Santa Cruz ha decidido seguir la lógica sindicalista. Cumplido un paro de 24 horas, exigiendo que el Censo Nacional de Población y Vivienda se realice en 2023, ahora declara uno de 48 horas por el mismo motivo. Si sigue así, luego vendrá el paro de 72 horas y, finalmente, el indefinido, que podría dar pie a un conflicto de incalculables consecuencias.
¿Es racional esa posición? Para responder, primero repasemos las razones por las que la realización del censo es importante:
La decisión de realizar el censo en 2022 parecía técnica, si se toma en cuenta que es recomendable realizar un recuento poblacional cada diez años y el último fue el de 2012.
Ahora bien, la ejecución del Censo Nacional de Población y Vivienda es fundamental pero, como ya dijimos en este mismo espacio, la credibilidad sobre sus resultados se basa, en gran medida, por la forma en que se lleve a cabo.
La situación económica de muchas familias cambió. El mercado laboral, la salud y la educación experimentaron alteraciones profundas. Es necesario comprender la influencia de la pandemia en nuestras vidas y el censo será el instrumento propicio para indagar sobre éstas cuestiones y saber su verdadero impacto. Los bolivianos debemos participar activamente y contribuir a su realización.
La información que produzca el censo permitirá definir aspectos inherentes a la planificación y la distribución de recursos, que deriven de los resultados obtenidos. Para llegar a buen fin, el censo contempla una etapa de preparación, que resultó muy corta este año. Era necesario incluir en el proceso a las autoridades locales y departamentales y terminar un proceso muy importante, la cartografía. También era inexcusable resolver los problemas de límites, algo que no hicieron ni el Instituto Geográfico Militar ni el Instituto Nacional de Estadística.
En esas condiciones, realizar el censo este año ya no resultaba una decisión técnica y, por el contrario, se corría el riesgo de profundizar los problemas sin resolver. A partir de ahí, postergar el recuento hasta 2024 fue una buena medida.
Ahora bien, Santa Cruz quiere que el censo se realice el próximo año y ni siquiera en el segundo semestre, sino en el primero. Busca acortar tiempos para plantear lo que le interesa como el Departamento que más migración recibió: redistribuir los recursos económicos y los escaños parlamentarios. Sabe que los resultados le favorecerán, pues tendrá más recursos y diputados. Por tanto, su posición no es nacional, sino regional.
Hoy se termina julio y mañana ya estaremos en el octavo mes del año.
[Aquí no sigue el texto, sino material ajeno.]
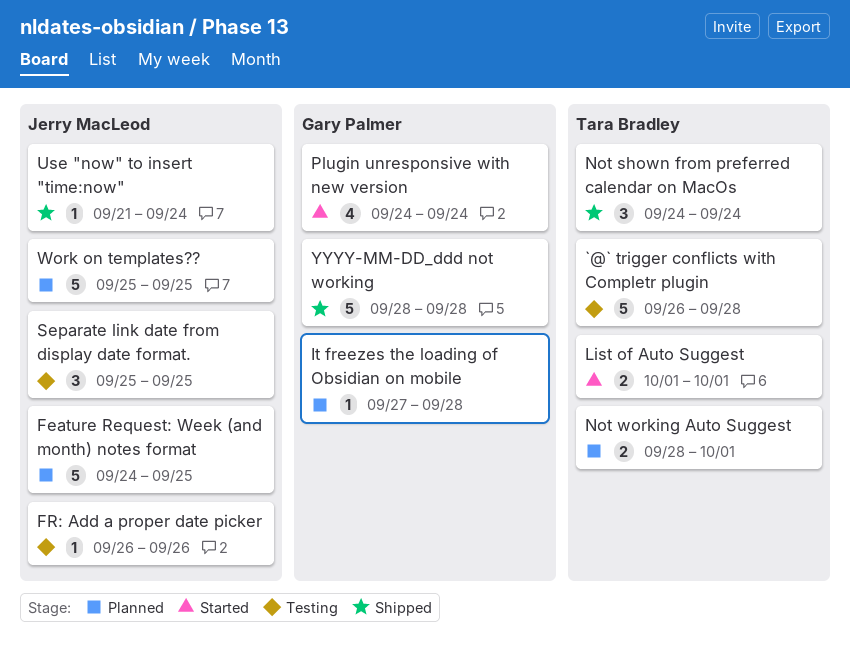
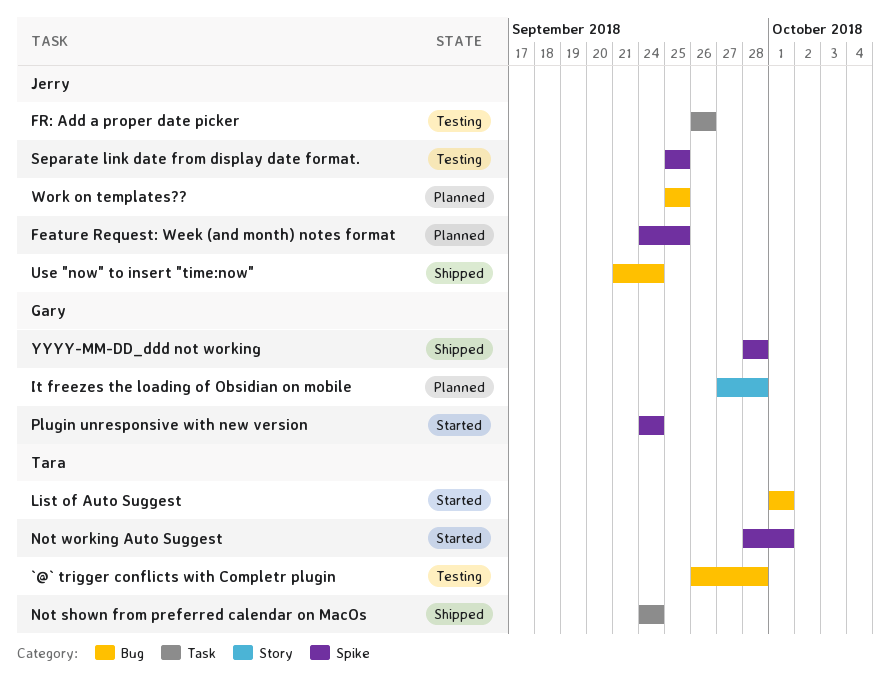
Not working Auto Suggest, status: Planned -> Started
El tiempo entre lo que queda de este año y el primer semestre de 2023 es muy corto, insuficiente para resolver los asuntos pendientes.
Por tanto, si bien no se debe respaldar la posición regionalista de Santa Cruz, tampoco se puede esperar demasiado para la realización del censo. Urge tomar una decisión equilibrada al respecto, una que no tome en cuenta la postura de una región, o dos, sino de la mayoría del país.
La nueva fecha del censo debe ser decisión nacional.
Con seguridad surgirán problemas en el camino, lo importante es que avancemos y lo hagamos en el marco de la trasparencia. La información en los censos anteriores permitió tomar decisiones que influyen en la vida cotidiana de los bolivianos. La asignación de recursos de coparticipación o las políticas públicas derivadas de la planificación son centrales. Las inversiones deben responder a criterios técnicos y el censo es una herramienta fundamental para orientar las mismas.
El gobierno nacional tiene la obligación de generar consensos porque la importancia del censo está por encima de intereses políticos… o regionalistas.